Israel's government on Monday was to consider the possibility to expand the parameters of the Law of Return, allowing Jews from all over the world to repatriate to Israel, in order to facilitate the arrival and absorption of Russian Jews facing a draft into the Russian military.
Under Israel's Law of Return, a person needs at least one Jewish grandparent to be entitled to immediate Israeli citizenship.
Finance Minister Avigdor Liberman — who's Israel Beiteinu party representing Israelis from the former Soviet Union in local politics — is proposing to extend the availability to those who have a Jewish great grandparent.

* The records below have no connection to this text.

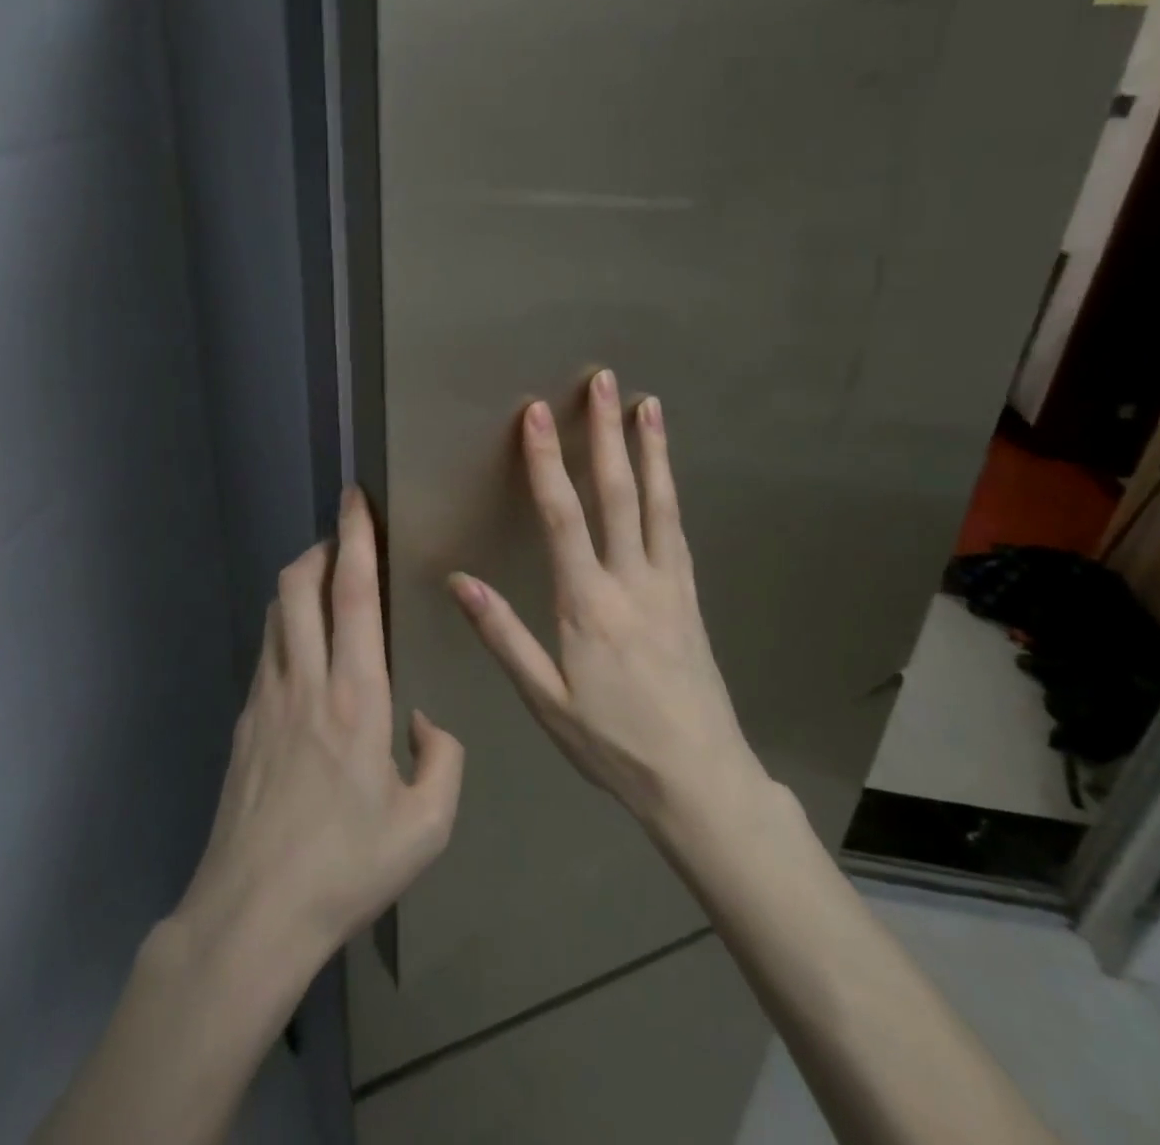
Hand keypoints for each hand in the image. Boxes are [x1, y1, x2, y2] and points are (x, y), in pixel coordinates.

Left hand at [172, 488, 464, 979]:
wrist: (252, 914)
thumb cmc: (346, 869)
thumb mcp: (427, 826)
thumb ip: (443, 760)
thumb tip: (425, 722)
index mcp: (357, 696)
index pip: (354, 594)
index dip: (355, 538)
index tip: (356, 499)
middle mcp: (306, 681)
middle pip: (299, 585)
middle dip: (321, 547)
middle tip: (345, 538)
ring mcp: (266, 697)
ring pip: (276, 612)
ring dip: (300, 582)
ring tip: (326, 583)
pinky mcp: (244, 719)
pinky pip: (266, 648)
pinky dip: (285, 624)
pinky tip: (305, 648)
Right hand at [447, 370, 763, 830]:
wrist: (700, 779)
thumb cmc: (612, 743)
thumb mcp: (545, 700)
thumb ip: (504, 636)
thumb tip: (459, 580)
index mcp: (588, 604)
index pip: (562, 516)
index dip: (546, 461)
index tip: (536, 413)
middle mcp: (632, 581)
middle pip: (618, 494)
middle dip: (606, 434)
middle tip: (605, 382)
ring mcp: (669, 586)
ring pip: (658, 504)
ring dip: (651, 451)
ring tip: (649, 405)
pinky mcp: (691, 598)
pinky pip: (677, 532)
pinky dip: (670, 492)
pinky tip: (667, 475)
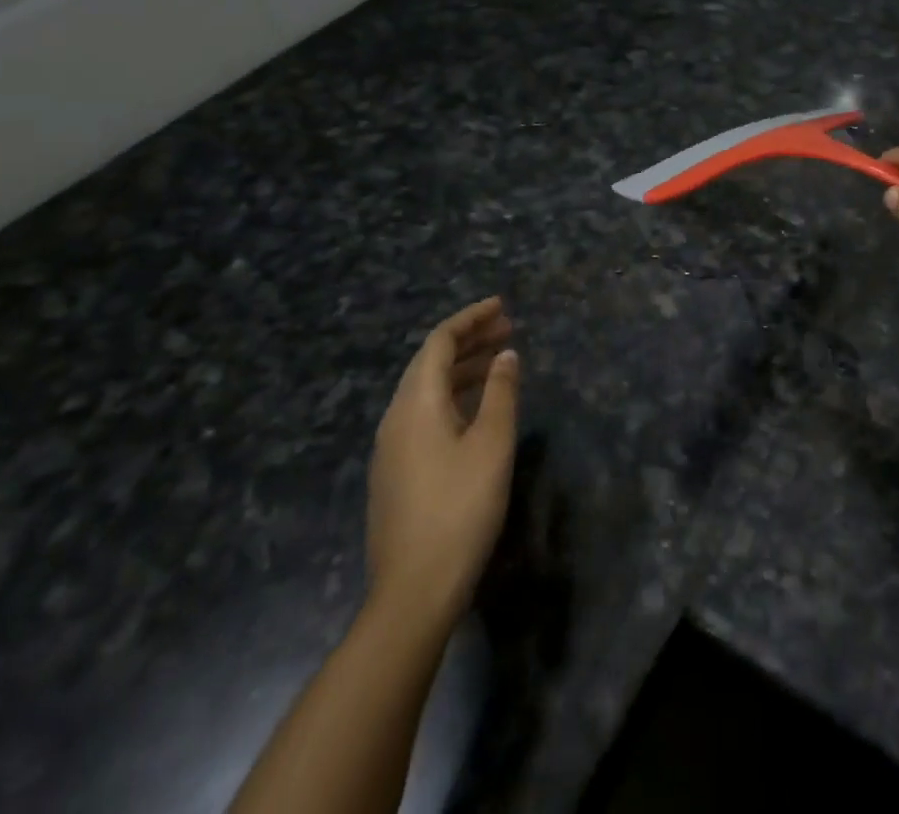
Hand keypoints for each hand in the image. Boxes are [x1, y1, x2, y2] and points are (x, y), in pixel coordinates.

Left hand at [367, 298, 518, 625]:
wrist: (413, 592)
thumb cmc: (460, 509)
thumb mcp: (492, 444)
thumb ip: (501, 392)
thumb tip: (505, 355)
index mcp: (416, 403)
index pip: (440, 342)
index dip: (470, 318)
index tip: (502, 306)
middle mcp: (396, 418)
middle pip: (430, 362)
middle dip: (469, 340)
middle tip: (508, 329)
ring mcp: (391, 448)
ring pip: (426, 389)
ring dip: (463, 369)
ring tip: (499, 361)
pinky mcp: (395, 473)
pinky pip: (423, 414)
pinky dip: (453, 396)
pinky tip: (476, 408)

Liberman stipulated that this could be a temporary measure. This comes on the heels of a decision by Russian President Vladimir Putin to call up 300,000 reservists, a major escalation of Russia's flagging invasion of Ukraine.

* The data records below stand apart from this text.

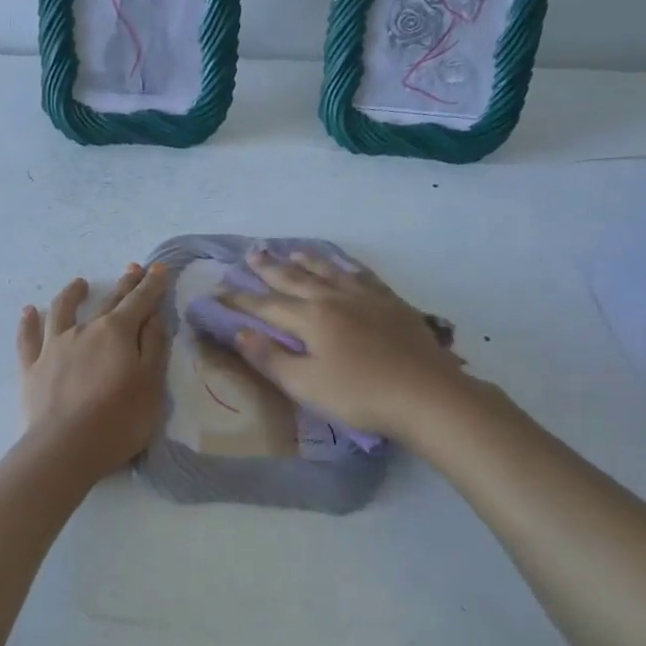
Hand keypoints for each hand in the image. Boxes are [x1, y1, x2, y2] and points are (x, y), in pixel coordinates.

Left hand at [17, 264, 170, 476]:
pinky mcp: (32, 367)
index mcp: (117, 332)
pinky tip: (29, 311)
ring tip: (79, 284)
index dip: (151, 285)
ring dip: (72, 294)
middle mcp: (85, 330)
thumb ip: (154, 346)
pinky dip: (29, 322)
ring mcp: (54, 346)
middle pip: (108, 302)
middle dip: (124, 285)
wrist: (66, 447)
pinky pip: (28, 338)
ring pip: (62, 310)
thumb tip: (153, 315)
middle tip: (133, 269)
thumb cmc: (119, 419)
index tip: (159, 268)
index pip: (140, 301)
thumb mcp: (151, 383)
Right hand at [219, 249, 467, 437]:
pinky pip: (363, 275)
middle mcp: (334, 299)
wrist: (429, 395)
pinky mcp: (392, 303)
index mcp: (310, 318)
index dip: (239, 300)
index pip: (265, 306)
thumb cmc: (360, 395)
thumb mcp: (306, 384)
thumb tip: (239, 332)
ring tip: (291, 250)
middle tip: (251, 253)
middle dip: (269, 268)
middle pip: (294, 279)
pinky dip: (346, 266)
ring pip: (328, 271)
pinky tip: (344, 266)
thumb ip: (270, 357)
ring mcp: (366, 297)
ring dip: (306, 260)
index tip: (216, 292)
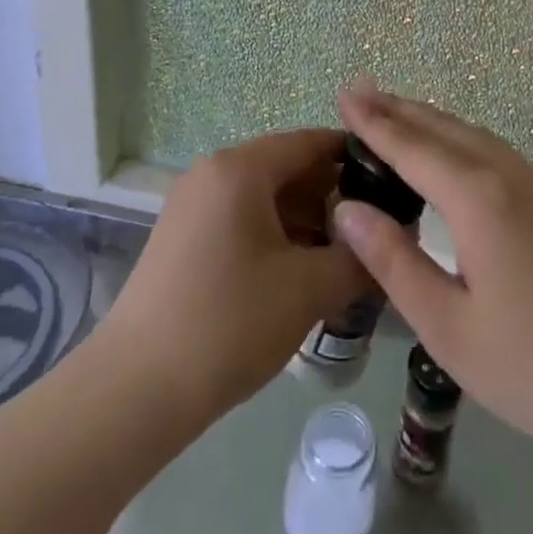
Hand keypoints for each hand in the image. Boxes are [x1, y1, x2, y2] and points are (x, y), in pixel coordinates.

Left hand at [94, 129, 367, 427]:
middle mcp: (213, 172)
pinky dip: (277, 237)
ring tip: (345, 260)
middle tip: (374, 233)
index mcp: (241, 168)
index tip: (394, 184)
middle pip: (289, 168)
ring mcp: (193, 204)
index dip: (357, 159)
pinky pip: (243, 219)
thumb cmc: (229, 323)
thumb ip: (360, 256)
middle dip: (335, 198)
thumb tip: (397, 238)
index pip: (312, 142)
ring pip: (267, 197)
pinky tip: (302, 274)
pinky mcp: (183, 237)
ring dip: (308, 222)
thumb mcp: (308, 289)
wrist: (135, 391)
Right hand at [331, 79, 532, 469]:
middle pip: (443, 128)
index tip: (343, 93)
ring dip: (430, 121)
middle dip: (398, 108)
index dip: (374, 121)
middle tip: (360, 92)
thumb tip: (347, 208)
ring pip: (472, 135)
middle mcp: (507, 174)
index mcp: (477, 198)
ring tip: (395, 114)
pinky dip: (459, 139)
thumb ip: (394, 260)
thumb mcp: (447, 326)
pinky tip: (451, 155)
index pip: (411, 146)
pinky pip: (494, 151)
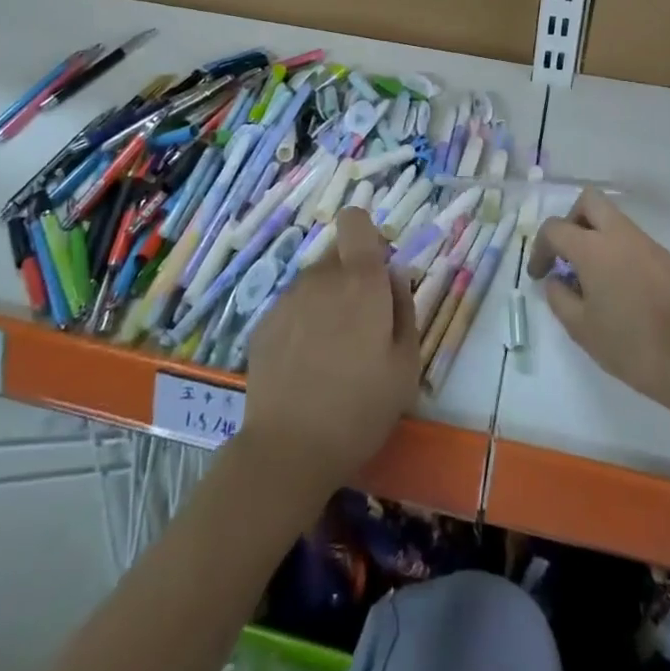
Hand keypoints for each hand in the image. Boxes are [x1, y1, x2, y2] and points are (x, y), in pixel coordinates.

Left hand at [242, 208, 419, 491]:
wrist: (288, 450)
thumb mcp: (406, 365)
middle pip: (337, 254)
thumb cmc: (361, 408)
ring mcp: (287, 299)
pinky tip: (303, 366)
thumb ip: (405, 308)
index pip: (355, 220)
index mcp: (361, 280)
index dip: (366, 237)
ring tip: (330, 353)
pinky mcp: (263, 323)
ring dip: (325, 301)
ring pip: (314, 282)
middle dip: (351, 277)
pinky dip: (300, 324)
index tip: (375, 271)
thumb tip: (394, 276)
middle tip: (359, 326)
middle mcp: (321, 277)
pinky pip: (291, 308)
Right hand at [529, 187, 669, 410]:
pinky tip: (623, 291)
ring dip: (597, 238)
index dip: (540, 248)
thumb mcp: (580, 328)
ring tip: (594, 280)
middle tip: (568, 255)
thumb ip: (558, 297)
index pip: (555, 228)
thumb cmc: (629, 344)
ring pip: (615, 221)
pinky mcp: (668, 259)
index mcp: (594, 248)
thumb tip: (555, 280)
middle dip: (572, 221)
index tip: (540, 275)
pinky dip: (620, 254)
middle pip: (589, 201)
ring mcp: (648, 244)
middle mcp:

The prospect of conscription to a brutal war where Russia in recent weeks was dealt numerous setbacks sent hundreds of thousands to flee across Russia's borders to neighboring countries from the Baltics to Kazakhstan to Armenia.
Since Russia launched the invasion of its neighbor in February, over 24,000 Russian Jews arrived in Israel.
Many more arrived from war-ravaged Ukraine, though a proportion of the refugees have seen moved on to third countries.